I hope Rupert Murdoch was listening to that? Probably not. No doubt he was off penning another one of his desk banging Wall Street Journal leaders. Is it me or is he at any moment going to start shouting “Rosebud”? No surprise really if your own paper does give Google Eric Schimdt an Op Ed slot to “blame you”.
“With dwindling revenue and diminished resources, frustrated newspaper executives are looking for someone to blame. Much of their anger is currently directed at Google, whom many executives view as getting all the benefit from the business relationship without giving much in return. The facts, I believe, suggest otherwise,” Schimdt wrote.
While Schmidt has been taking part in a spot of reverse blame storming one Josh Cohen, Google News’ senior business project manager, has been telling people that Google News has a great relationship with News Corp (although apparently he hasn’t heard from Murdoch in, you know, like “person”).
“I certainly haven’t heard specifically from Rupert Murdoch-he’s above my pay grade,” Cohen told the New York Observer.
Cohen added that the News Corp and Google row was mostly a media concoction that “makes for a good story”. He forgot to add “free” story.
Meanwhile The New York Times has been taking its good old time getting to grips with its paid content strategy, which is a subject the NY Observer said they dodged at the UBS shindig.

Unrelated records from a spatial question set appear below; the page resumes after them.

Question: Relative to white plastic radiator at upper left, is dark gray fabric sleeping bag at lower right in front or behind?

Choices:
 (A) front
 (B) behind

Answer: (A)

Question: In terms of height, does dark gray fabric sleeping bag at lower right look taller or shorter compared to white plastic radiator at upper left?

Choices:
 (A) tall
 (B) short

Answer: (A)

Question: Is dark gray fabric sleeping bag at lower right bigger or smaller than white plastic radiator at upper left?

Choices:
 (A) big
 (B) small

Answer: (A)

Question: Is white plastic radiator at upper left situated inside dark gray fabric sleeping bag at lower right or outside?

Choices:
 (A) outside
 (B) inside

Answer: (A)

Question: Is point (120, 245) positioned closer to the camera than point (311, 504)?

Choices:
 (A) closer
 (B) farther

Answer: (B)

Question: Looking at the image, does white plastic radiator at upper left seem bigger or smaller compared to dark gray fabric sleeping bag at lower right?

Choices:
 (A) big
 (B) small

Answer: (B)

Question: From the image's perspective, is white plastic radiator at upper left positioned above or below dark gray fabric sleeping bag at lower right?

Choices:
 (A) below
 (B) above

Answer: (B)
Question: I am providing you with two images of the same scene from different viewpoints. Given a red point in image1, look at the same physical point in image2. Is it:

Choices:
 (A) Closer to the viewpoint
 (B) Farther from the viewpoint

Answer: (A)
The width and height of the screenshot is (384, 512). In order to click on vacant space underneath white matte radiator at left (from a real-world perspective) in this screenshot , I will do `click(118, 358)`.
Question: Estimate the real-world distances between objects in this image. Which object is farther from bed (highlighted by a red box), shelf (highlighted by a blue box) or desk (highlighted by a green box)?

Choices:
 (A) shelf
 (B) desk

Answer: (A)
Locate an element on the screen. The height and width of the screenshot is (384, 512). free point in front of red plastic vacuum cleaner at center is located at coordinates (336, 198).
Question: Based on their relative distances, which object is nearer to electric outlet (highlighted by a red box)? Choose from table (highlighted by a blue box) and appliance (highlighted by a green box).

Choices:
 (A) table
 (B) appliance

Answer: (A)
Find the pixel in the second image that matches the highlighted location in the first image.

Follo said that the decision wouldn’t be “dragged out very much longer”. An implicit acknowledgement that it has been “dragged out” thus far.
Robinson added that the NY Times had to achieve a “frictionless” reader experience. That sounds good although I’m sure what it means or how they will pull it off. It was going to announce a decision “within week” five weeks ago. Nothing yet. I’m guessing friction is the cause.
You have to wonder if this is this what Murdoch’s Times is going for in London? Frictionless, I mean. PaidContent revealed a few details of what kind of pay wall we can expect when the paper relaunches online next year.
It sounds like everything will be put behind it. Some observers have wondered if there’s more to Times Online’s strategy than meets the eye; perhaps only parts of the site, for particular audiences, will be chargeable… but no, it sounds more like one big wall.
News International’s strategy and product development director Dominic Young told the site that Times Online wants “to innovate…it may be a commercial necessity … we want to find more compelling ways of getting our journalism across. We’re doing so now, in preparation for what’s to come. We will differentiate our product.”
“Pay wall sounds like this prison … undoubtedly, there’s a lot of shades of grey—payment isn’t a barrier to buying things – but the price has got to be right.. you need to create contrast in the market,” Young said.